### EXCERPT TO READ
· · · · · · ·
The Communists are striving to subject to their will all other Chinese institutions, the school, the temple, the farm. Peking maintains a steady war against Christian missionaries, who are being harassed and slowly driven out of the country. Wu Yao-tsung, former Shanghai Y.M.C.A. official, expressed Peking's attitude on religion: "God is truth, truth is found in Communism; therefore in joining Communism, a man is worshiping God."
Can They Go On? Other conquerors of China before the Communists have tried to break down the country's society and failed; in one important respect, the Communists have an easier task, for the China where they fought their way to power was already shaken up by half a century of radical transitionand by years of war. But will the Communists be able to continue imposing their will on the vast, long-suffering land?
· · · · · · ·
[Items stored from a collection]

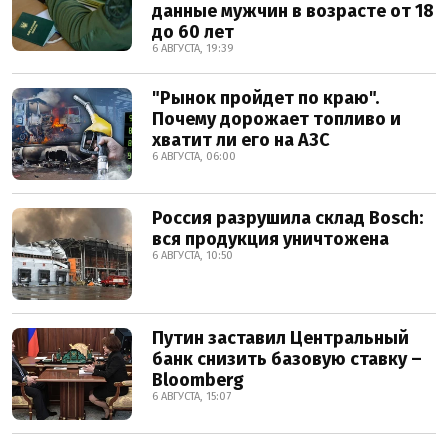
данные мужчин в возрасте от 18
до 60 лет
6 АВГУСТА, 19:39
"Рынок пройдет по краю".
Почему дорожает топливо и
хватит ли его на АЗС
6 АВГУСТА, 06:00
Россия разрушила склад Bosch:
вся продукция уничтожена
6 АВГУСТА, 10:50
Путин заставил Центральный
банк снизить базовую ставку –
Bloomberg
6 АВГУСТА, 15:07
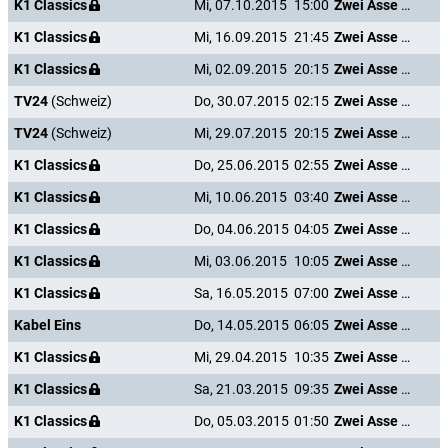
K1 Classics
Mi, 07.10.2015
15:00
Zwei Asse trumpfen auf
K1 Classics
Mi, 16.09.2015
21:45
Zwei Asse trumpfen auf
K1 Classics
Mi, 02.09.2015
20:15
Zwei Asse trumpfen auf
TV24
(Schweiz)
Do, 30.07.2015
02:15
Zwei Asse trumpfen auf
TV24
(Schweiz)
Mi, 29.07.2015
20:15
Zwei Asse trumpfen auf
K1 Classics
Do, 25.06.2015
02:55
Zwei Asse trumpfen auf
K1 Classics
Mi, 10.06.2015
03:40
Zwei Asse trumpfen auf
K1 Classics
Do, 04.06.2015
04:05
Zwei Asse trumpfen auf
K1 Classics
Mi, 03.06.2015
10:05
Zwei Asse trumpfen auf
K1 Classics
Sa, 16.05.2015
07:00
Zwei Asse trumpfen auf
Kabel Eins
Do, 14.05.2015
06:05
Zwei Asse trumpfen auf
K1 Classics
Mi, 29.04.2015
10:35
Zwei Asse trumpfen auf
K1 Classics
Sa, 21.03.2015
09:35
Zwei Asse trumpfen auf
K1 Classics
Do, 05.03.2015
01:50
Zwei Asse trumpfen auf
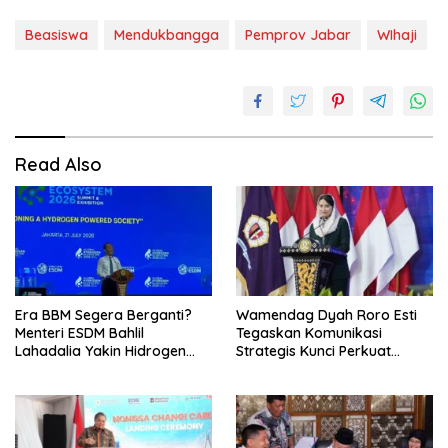
Beasiswa
Mendukbangga
Pemprov Jabar
WIhaji
Read Also
Era BBM Segera Berganti?
Wamendag Dyah Roro Esti
Menteri ESDM Bahlil
Tegaskan Komunikasi
Lahadalia Yakin Hidrogen
Strategis Kunci Perkuat
Bisa Lebih Murah dan
Perdagangan dan Pariwisata
Kompetitif
RI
· · · · · · ·
### INSTRUCTION 1
In the passage on Communist China, what post had Wu Yao-tsung formerly held?
### INSTRUCTION 2
Write a continuation of the passage on Communist China, starting right after its final sentence.
The rows are material kept apart from the passage on Communist China.

### RESPONSE 1
Shanghai Y.M.C.A. official.

### RESPONSE 2
The Reds last week were making frantic effort to whip up enthusiasm for the Korean "volunteer" action. They were trying hard to convince the Chinese people that the U.S. is their enemy. Mass meetings, parades, plays, street-corner posters and soap-box orators painted the U.S. in the blackest patterns. A Shanghai revue, playing to packed houses, depicted the brutal forces of U.S. imperialism descending on unarmed Korea and closed with a glimpse of John Foster Dulles plotting Japanese rearmament with Premier Yoshida. At railway stations there was rally after rally hailing soldiers on their way to fight the imperialists in Korea.